Memeluk Bapak

Daruz Armedian
Chapter #13

12

Tak bisa dipungkiri. Sebagai penulis, atau kalau itu keterlaluan, sebagai seorang yang suka menulis, hampir setiap hari Pemuda E berimajinasi. Selalu saja ada hal-hal yang sepertinya harus ia imajinasikan.

Misal: suatu pagi yang biasa, artinya pagi yang menghadirkan embun, matahari, dan kicauan burung-burung, ia memandang daun belimbing di depan beranda. Bergoyang-goyang karena angin. Ia mengimajinasikan di bawahnya ada sungai yang mengalir tenang. Dan daun tahu kalau sebenarnya sungai di bawahnya itu menghanyutkan. Tidak seperti penampilannya yang sopan.

           Tiba-tiba daun melihat semut terjatuh—dan tentunya dipastikan tidak bisa berenang. Daun itu melihatnya dengan sedih, dengan iba. Akhirnya menanggalkan tangkainya. Bukan karena angin. Bukan. Ia memang hendak menolong. Setelah tragedi akbar (dalam kategori dedaunan): jatuh diri itu ia menggapai tangan semut hingga terselamatkan. Kemudian merelakan dirinya pergi. Mati. Tak akan kembali lagi ke ranting yang ia tinggali. Ia tak peduli walau semut (yang notabenya tak bisa berpikir itu) tak mengerti sekaligus tak memahami kalau dirinya ditolong. Rupanya daun lebih pamrih ketimbang diriku, pikir Pemuda E.

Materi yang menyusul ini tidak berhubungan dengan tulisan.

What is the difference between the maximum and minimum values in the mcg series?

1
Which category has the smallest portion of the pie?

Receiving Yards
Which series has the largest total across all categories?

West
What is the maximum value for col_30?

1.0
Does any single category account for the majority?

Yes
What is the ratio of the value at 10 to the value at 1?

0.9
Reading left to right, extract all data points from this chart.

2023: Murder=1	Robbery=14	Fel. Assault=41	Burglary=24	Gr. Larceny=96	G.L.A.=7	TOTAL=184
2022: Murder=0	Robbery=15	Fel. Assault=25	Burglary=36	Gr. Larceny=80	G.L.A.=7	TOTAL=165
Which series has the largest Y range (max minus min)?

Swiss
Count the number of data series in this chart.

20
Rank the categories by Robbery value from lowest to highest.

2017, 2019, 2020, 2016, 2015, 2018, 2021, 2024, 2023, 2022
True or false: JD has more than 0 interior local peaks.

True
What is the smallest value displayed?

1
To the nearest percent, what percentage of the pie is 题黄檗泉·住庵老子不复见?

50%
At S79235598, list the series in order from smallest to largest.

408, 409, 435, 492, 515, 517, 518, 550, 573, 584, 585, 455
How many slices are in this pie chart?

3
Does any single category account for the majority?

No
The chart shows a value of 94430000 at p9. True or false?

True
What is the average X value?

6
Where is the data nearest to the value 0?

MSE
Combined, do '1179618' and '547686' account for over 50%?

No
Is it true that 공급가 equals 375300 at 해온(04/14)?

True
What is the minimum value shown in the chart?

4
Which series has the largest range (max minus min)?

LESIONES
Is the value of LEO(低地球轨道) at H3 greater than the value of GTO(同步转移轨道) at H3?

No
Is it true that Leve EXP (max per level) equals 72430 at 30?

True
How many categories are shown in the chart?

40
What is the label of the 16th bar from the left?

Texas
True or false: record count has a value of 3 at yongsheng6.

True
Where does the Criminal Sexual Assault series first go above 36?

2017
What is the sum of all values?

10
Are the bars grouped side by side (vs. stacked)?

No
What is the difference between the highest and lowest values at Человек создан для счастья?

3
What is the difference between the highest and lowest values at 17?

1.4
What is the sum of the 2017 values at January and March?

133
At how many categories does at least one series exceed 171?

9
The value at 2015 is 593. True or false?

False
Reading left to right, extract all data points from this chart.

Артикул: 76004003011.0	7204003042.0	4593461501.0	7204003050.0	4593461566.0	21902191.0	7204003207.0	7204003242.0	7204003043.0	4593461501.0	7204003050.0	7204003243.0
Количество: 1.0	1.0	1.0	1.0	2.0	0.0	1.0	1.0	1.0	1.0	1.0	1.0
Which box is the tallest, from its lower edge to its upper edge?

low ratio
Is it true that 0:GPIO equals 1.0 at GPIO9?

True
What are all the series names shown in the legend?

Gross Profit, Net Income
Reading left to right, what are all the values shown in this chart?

           Atau pada suatu siang yang hujan, Pemuda E mengimajinasikan hujan itu berbicara padanya ketika ia hendak menuliskannya dalam bait-bait puisi di kertas putih.

“Kenapa kau sering menulis puisi kalau aku datang ke sini?” ujar si hujan sambil menyulut rokok dan sedikit-sedikit meminum kopi milik Pemuda E. Dalam dunia imajinasi, tak ada yang salah kalau hujan bisa bertingkah seperti itu.